First, climb the 618 stairs carved into the rock in order to explore the beehive huts that were built here centuries ago. The main monastery area was built onto a terrace 600 feet above sea level, and the only way up is by foot. It is only recommended for people in good health and children must be supervised at all times.
The hand-built walls that rim the terraces helped to ensure stability, as well as provide shelter from the harsh Atlantic winds. It is possible to walk through the site and admire the stone slabs and crosses that dot the hostile landscape. There is also an old cemetery located on Skellig Michael, as well as the hollowed-out shell of a church built in the Middle Ages.
In addition to the monastery, which is a UNESCO World Heritage site, it might also be possible to spot puffins in late spring. The seabirds flock to Skellig Michael to lay eggs and raise their chicks. In fact, nearby Little Skellig is closed to the public because it is home to the second largest gannet colony in the world and is a protected bird sanctuary.
There are no restrooms, cafes, or shelters on Skellig Michael so it is best to pack a backpack with food for lunch and come prepared for all sorts of weather.

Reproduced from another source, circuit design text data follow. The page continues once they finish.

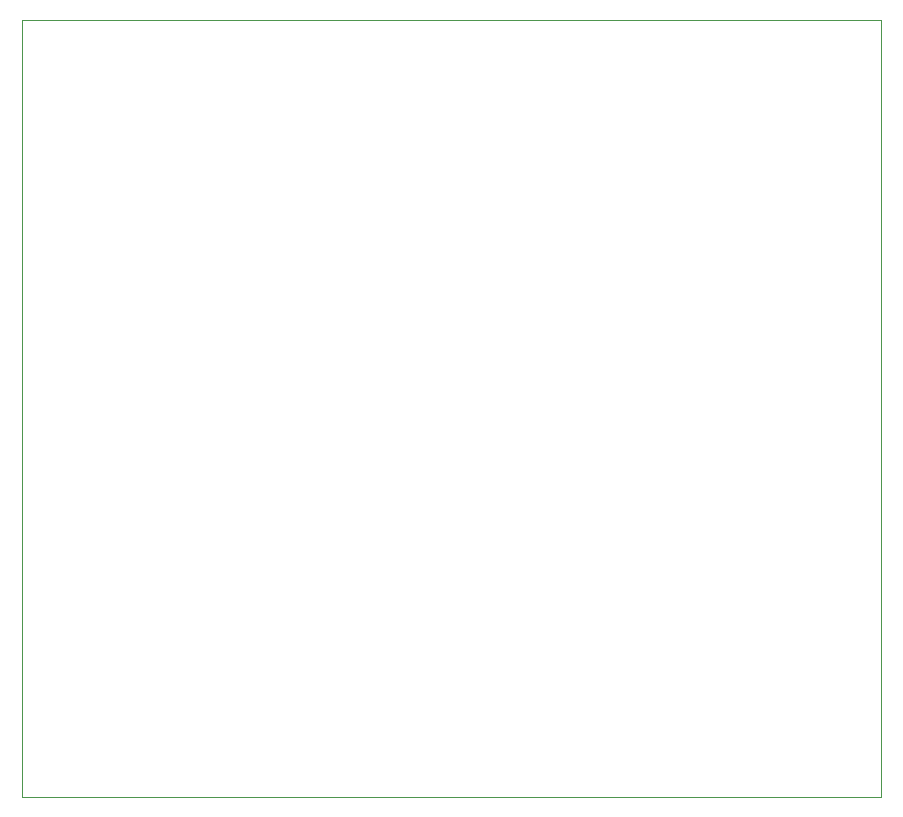
<source format=gbr>
%TF.GenerationSoftware,KiCad,Pcbnew,7.0.1*%
%TF.CreationDate,2023-03-24T11:50:05-04:00*%
%TF.ProjectId,esp,6573702e-6b69-4636-9164-5f7063625858,1.0*%
%TF.SameCoordinates,Original*%
%TF.FileFunction,Profile,NP*%
%FSLAX46Y46*%
G04 Gerber Fmt 4.6, Leading zero omitted, Abs format (unit mm)*
G04 Created by KiCad (PCBNEW 7.0.1) date 2023-03-24 11:50:05*
%MOMM*%
%LPD*%
G01*
G04 APERTURE LIST*
%TA.AperFunction,Profile*%
%ADD10C,0.100000*%
%TD*%
G04 APERTURE END LIST*
D10*
X121031000Y-60299600D02*
X193776600Y-60299600D01*
X193776600Y-126085600D01*
X121031000Y-126085600D01*
X121031000Y-60299600D01*
M02*

</source>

How to Visit Skellig Michael
Skellig Michael is one of Ireland’s best islands and is located about 8 miles off the coast of Co. Kerry. It is only possible to visit Skellig Michael between May and October by reserving a seat with one of the approved boatmen listed on the Heritage Ireland’s website.
Unfortunately, even if you manage to reserve one of the coveted seats on a boat heading out to Skellig Michael, all trips are completely dependent on the weather and you will need to wait until the morning of departure for the trip to be confirmed. The short visiting season is designed to overlap with the best weather and sea conditions but there are no guarantees when it comes to Atlantic storms.
Hopefully, the tides and sunshine will be on your side. In that case, (depending on the boatmen you have booked with) boats leave from Portmagee, Valentia or Ballinskelligs. If you have not booked ahead, it might be worth stopping in early in the morning to see if anyone has canceled or failed to show up for their departure time.
Most boats leave their Co. Kerry ports around 9:30 a.m. and return at 3:30 p.m.
What Else to Do Nearby
There is plenty to do nearby if your visit to Skellig Michael is canceled, or if you simply want to spend more time in the stunning County Kerry before and after the island outing.
Take a short trip outside of the village of Portmagee to admire the sea and walk along the sand at Reencaheragh Strand.
To catch a glimpse of the islands and look down towards Dingle, drive up to Coomanaspig Pass.
If the crossing to the Skelligs is too rough, aim for Valentia Island instead. Valentia is connected to Portmagee by the Maurice O’Neill Memorial Bridge. The island is home to the Skellig Experience, an educative visitors center with information about the history and ecology of the Skelligs.
Portmagee is one of the best stops to make while driving the Ring of Kerry, which means there are several other locations within easy reach. These include Ballycarbery Castle in Cahersiveen, Torc Waterfall, and Killarney National Park.